----- Listed records
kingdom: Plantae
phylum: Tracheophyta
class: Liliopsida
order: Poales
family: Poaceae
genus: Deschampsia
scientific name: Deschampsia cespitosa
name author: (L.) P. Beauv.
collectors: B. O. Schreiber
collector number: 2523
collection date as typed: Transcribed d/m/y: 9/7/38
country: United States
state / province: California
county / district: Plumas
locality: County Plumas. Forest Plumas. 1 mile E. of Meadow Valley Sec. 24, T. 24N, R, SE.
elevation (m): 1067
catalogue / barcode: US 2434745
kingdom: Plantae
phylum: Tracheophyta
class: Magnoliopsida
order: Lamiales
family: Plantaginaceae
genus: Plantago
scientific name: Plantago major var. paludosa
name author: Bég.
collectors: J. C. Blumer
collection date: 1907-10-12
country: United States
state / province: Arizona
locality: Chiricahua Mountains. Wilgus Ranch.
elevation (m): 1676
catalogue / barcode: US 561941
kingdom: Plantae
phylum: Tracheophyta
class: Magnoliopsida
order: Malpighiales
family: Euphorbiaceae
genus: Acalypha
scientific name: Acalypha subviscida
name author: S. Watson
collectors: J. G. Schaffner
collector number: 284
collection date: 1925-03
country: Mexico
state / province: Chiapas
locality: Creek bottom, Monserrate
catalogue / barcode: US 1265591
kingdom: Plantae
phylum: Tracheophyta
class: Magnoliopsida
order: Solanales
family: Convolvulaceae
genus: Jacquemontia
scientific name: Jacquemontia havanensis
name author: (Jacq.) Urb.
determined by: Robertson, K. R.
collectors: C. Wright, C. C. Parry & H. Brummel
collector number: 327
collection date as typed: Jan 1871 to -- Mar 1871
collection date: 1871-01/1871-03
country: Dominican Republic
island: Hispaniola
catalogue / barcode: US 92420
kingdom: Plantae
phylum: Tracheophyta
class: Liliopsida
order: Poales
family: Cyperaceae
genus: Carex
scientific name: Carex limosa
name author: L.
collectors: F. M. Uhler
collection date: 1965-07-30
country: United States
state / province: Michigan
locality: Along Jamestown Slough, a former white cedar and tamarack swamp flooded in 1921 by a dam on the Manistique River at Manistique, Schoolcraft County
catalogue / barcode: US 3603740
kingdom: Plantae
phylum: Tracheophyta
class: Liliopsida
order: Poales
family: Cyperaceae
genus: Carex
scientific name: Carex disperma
----------
# Given instruction
Rewrite all the entries above, replacing each "catalogue / barcode" with "catalog number" and leaving everything else unchanged.

# Solution
kingdom: Plantae
phylum: Tracheophyta
class: Liliopsida
order: Poales
family: Poaceae
genus: Deschampsia
scientific name: Deschampsia cespitosa
name author: (L.) P. Beauv.
collectors: B. O. Schreiber
collector number: 2523
collection date as typed: Transcribed d/m/y: 9/7/38
country: United States
state / province: California
county / district: Plumas
locality: County Plumas. Forest Plumas. 1 mile E. of Meadow Valley Sec. 24, T. 24N, R, SE.
elevation (m): 1067
catalog number: US 2434745
kingdom: Plantae
phylum: Tracheophyta
class: Magnoliopsida
order: Lamiales
family: Plantaginaceae
genus: Plantago
scientific name: Plantago major var. paludosa
name author: Bég.
collectors: J. C. Blumer
collection date: 1907-10-12
country: United States
state / province: Arizona
locality: Chiricahua Mountains. Wilgus Ranch.
elevation (m): 1676
catalog number: US 561941
kingdom: Plantae
phylum: Tracheophyta
class: Magnoliopsida
order: Malpighiales
family: Euphorbiaceae
genus: Acalypha
scientific name: Acalypha subviscida
name author: S. Watson
collectors: J. G. Schaffner
collector number: 284
collection date: 1925-03
country: Mexico
state / province: Chiapas
locality: Creek bottom, Monserrate
catalog number: US 1265591
kingdom: Plantae
phylum: Tracheophyta
class: Magnoliopsida
order: Solanales
family: Convolvulaceae
genus: Jacquemontia
scientific name: Jacquemontia havanensis
name author: (Jacq.) Urb.
determined by: Robertson, K. R.
collectors: C. Wright, C. C. Parry & H. Brummel
collector number: 327
collection date as typed: Jan 1871 to -- Mar 1871
collection date: 1871-01/1871-03
country: Dominican Republic
island: Hispaniola
catalog number: US 92420
kingdom: Plantae
phylum: Tracheophyta
class: Liliopsida
order: Poales
family: Cyperaceae
genus: Carex
scientific name: Carex limosa
name author: L.
collectors: F. M. Uhler
collection date: 1965-07-30
country: United States
state / province: Michigan
locality: Along Jamestown Slough, a former white cedar and tamarack swamp flooded in 1921 by a dam on the Manistique River at Manistique, Schoolcraft County
catalog number: US 3603740
kingdom: Plantae
phylum: Tracheophyta
class: Liliopsida
order: Poales
family: Cyperaceae
genus: Carex
scientific name: Carex disperma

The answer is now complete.